The Australian government has set a 23.5% target of renewable energy by the year 2020 as part of Australia's commitment to reduce its greenhouse gas emissions. CSIRO has recently produced an assessment of the ocean wave energy resource in Australia and identified the Southern Margin to be one of the most energetic areas worldwide suitable for the extraction of wave energy for electricity production. While most wave energy projects have been up to now based around single unit devices, recent projects and the long-term aim of this new industry includes deployment of multi-device wave farms, which introduces potential for such projects to provide additional benefits through coastal protection.
Port Fairy, located on the southern coast of Victoria, is home to a wave energy pilot project with BioPower Systems (BPS) having deployed their bioWAVE device at the end of 2015. In the recent years, Port Fairy has also been the subject of multiple high-level coastal processes studies in order to gain a better understanding of present and future coastal hazards.

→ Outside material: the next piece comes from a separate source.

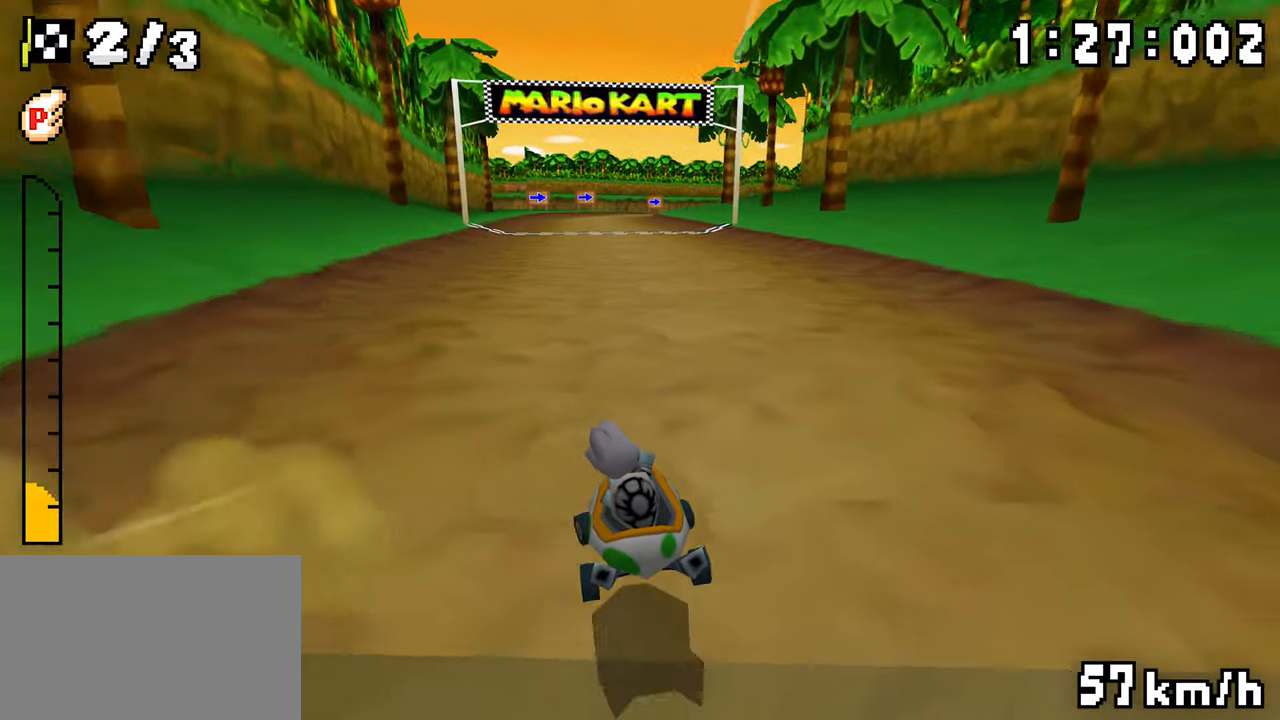
{"dt_ms": 500, "buttons": ["A", "DPAD_UP", "DPAD_LEFT"], "events": [[300, "DPAD_LEFT", "up"], [300, "DPAD_UP", "up"], [350, "DPAD_LEFT", "down"], [367, "DPAD_UP", "down"]]}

This works aims to assess the potential for wave energy farms, comprising of a large number of wave energy converters (WEC) deployed in an array configuration, to provide coastal protection at the case study site of East Beach in Port Fairy. This assessment is performed using a modified version of an industry standard wave model (SWAN), which allows the incorporation of device-specific WEC characteristics to specify obstacle transmission. The SWAN model was calibrated against both nearshore (ADCP) and offshore (waverider buoys) wave records. The analysis investigated the influence of the number of WECs within the array on the reduction of the transmitted wave height in mild storm conditions, where WECs would be expected to operate.